> _Passage provided_:
---
As to the 18-month free option, I would not be surprised if Amazon revises this policy in the future, since it spooks so many aspiring scribes who might otherwise upload their scripts. However, only the screenwriters who win prizes and accept money actually sign a written option agreement, and without a signed physical document the "18 month free option," is more of a gentleman's agreement to commit time to the Amazon development process than a binding legal contract.
If a script doesn't get attention, doesn't get a prize, and no actual document is signed, there is really is no reason a screenwriter can't delete their (registered and copyrighted) script from Amazon and go elsewhere, even before the 18 months is up. The idea that Amazon would track down and legally pursue such a writer, or that another buyer would decline to option or buy a script because it had once been uploaded on Amazon for a month, strikes me as absurd and a bit paranoid. Also, aspiring scribes should understand that even if you do take prize money and sign a written option agreement, that does not mean Amazon "owns" your script. That just means that Amazon has the option to purchase the script for $200,000.
However, I am not and attorney and I am not qualified to give legal advice, so every writer should make his or her own judgment and decision before uploading. I wouldn't advise uploading unless you are willing to commit to trying out the Amazon process.
Concerning exposing a brilliant movie idea to other screenwriters who might steal it, I would direct those concerned to my blog "Does your idea mean nothing?" and suggest that the answer to that question is [mostly] yes.
Concerning union membership, it remains to be seen what will happen when and if an Amazon film actually goes into production, but since Amazon has been so responsive to writers and filmmakers, and because the whole business model relies on their enthusiasm and engagement, I personally think that once a project does get set up at Warner Brothers, that the script will be bought through a signatory Warner's company, and that the writers and director involved will get the option to join the WGA or DGA. There is no advantage to either Amazon or Warners to NOT allow the filmmakers to do so. Given that the purchase price of scripts is 200,000 and given the way Amazon is dishing out so much prize money for screenplays and test films, I can't imagine that Amazon or Warners will try to "screw" writers and filmmakers out of union membership, residuals or screen credit if the film actually goes into production. Amazon is perhaps the only film company that actually has a stake whether the general pool writers and filmmakers are happy with their process.
---
> _Stored records_:
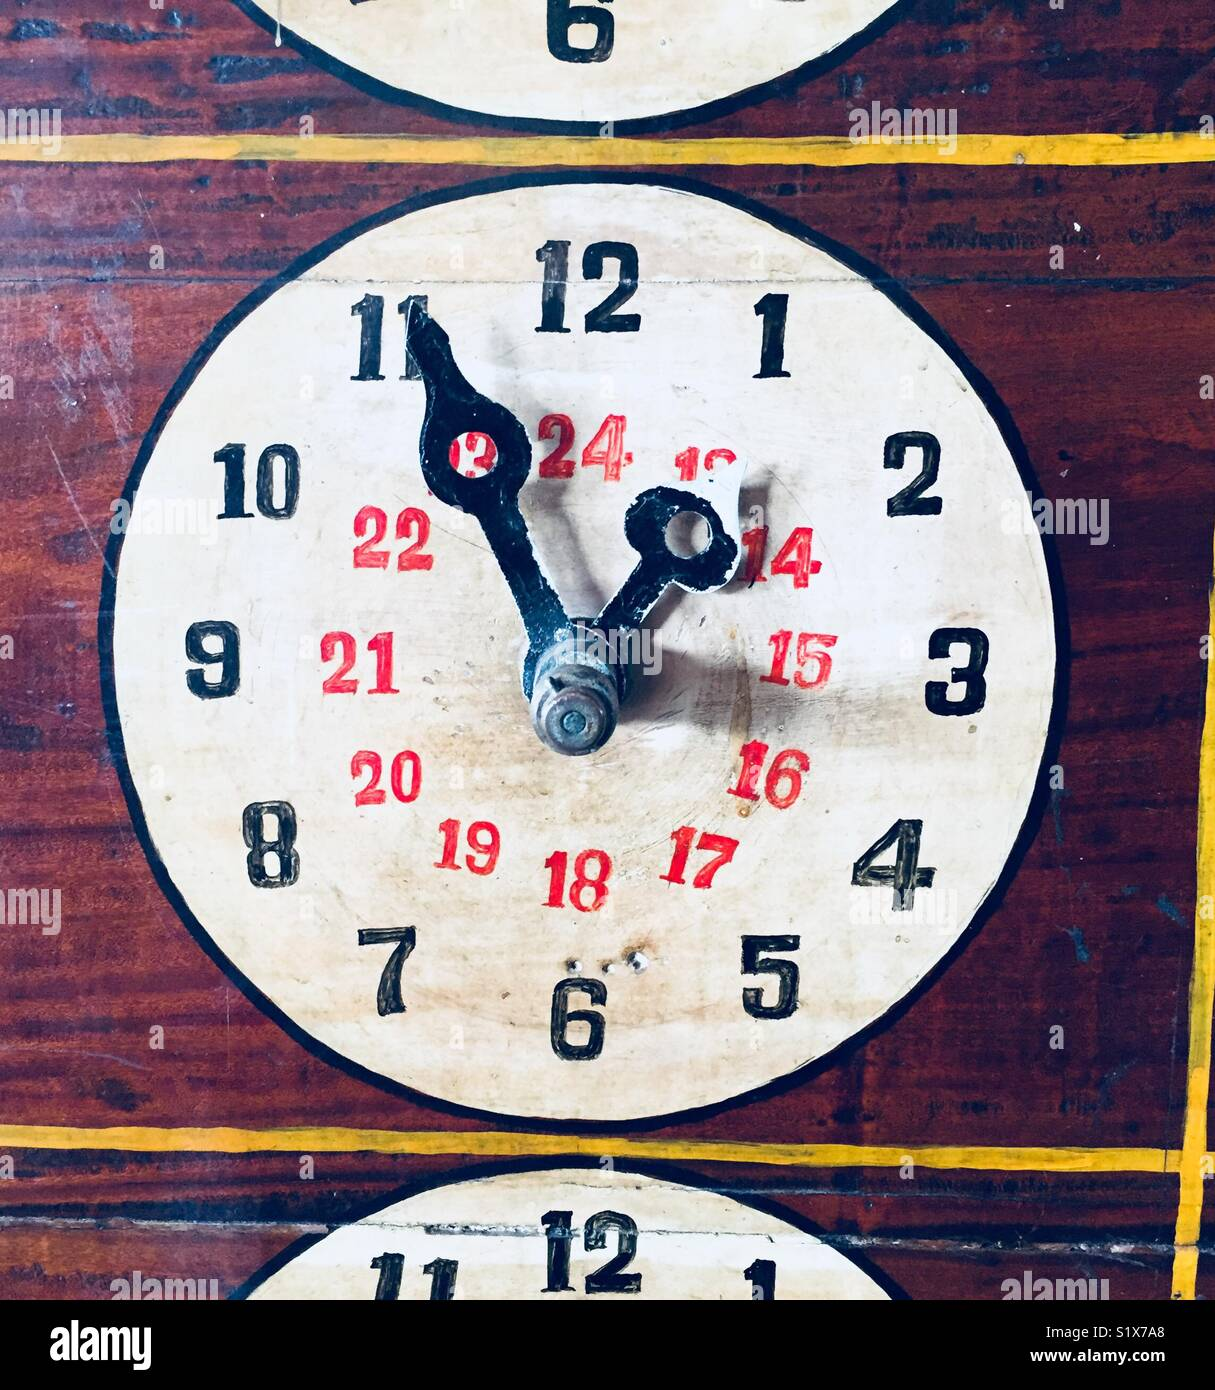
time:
---
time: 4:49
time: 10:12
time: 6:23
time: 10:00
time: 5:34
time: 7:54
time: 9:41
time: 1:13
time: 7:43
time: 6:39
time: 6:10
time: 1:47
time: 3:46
---
> _Written instruction 1_:
In the Amazon screenwriting passage, name each thing the writer says Amazon or Warners is unlikely to try to cheat writers and filmmakers out of.
> _Written instruction 2_:
Write out, word for word, the section of the Amazon screenwriting passage that opens with the words containing "If a script" and closes with "script for $200,000.".

> _Correct answer 1_:
- Union membership
- Residuals
- Screen credit

> _Correct answer 2_:
If a script doesn't get attention, doesn't get a prize, and no actual document is signed, there is really is no reason a screenwriter can't delete their (registered and copyrighted) script from Amazon and go elsewhere, even before the 18 months is up. The idea that Amazon would track down and legally pursue such a writer, or that another buyer would decline to option or buy a script because it had once been uploaded on Amazon for a month, strikes me as absurd and a bit paranoid. Also, aspiring scribes should understand that even if you do take prize money and sign a written option agreement, that does not mean Amazon "owns" your script. That just means that Amazon has the option to purchase the script for $200,000.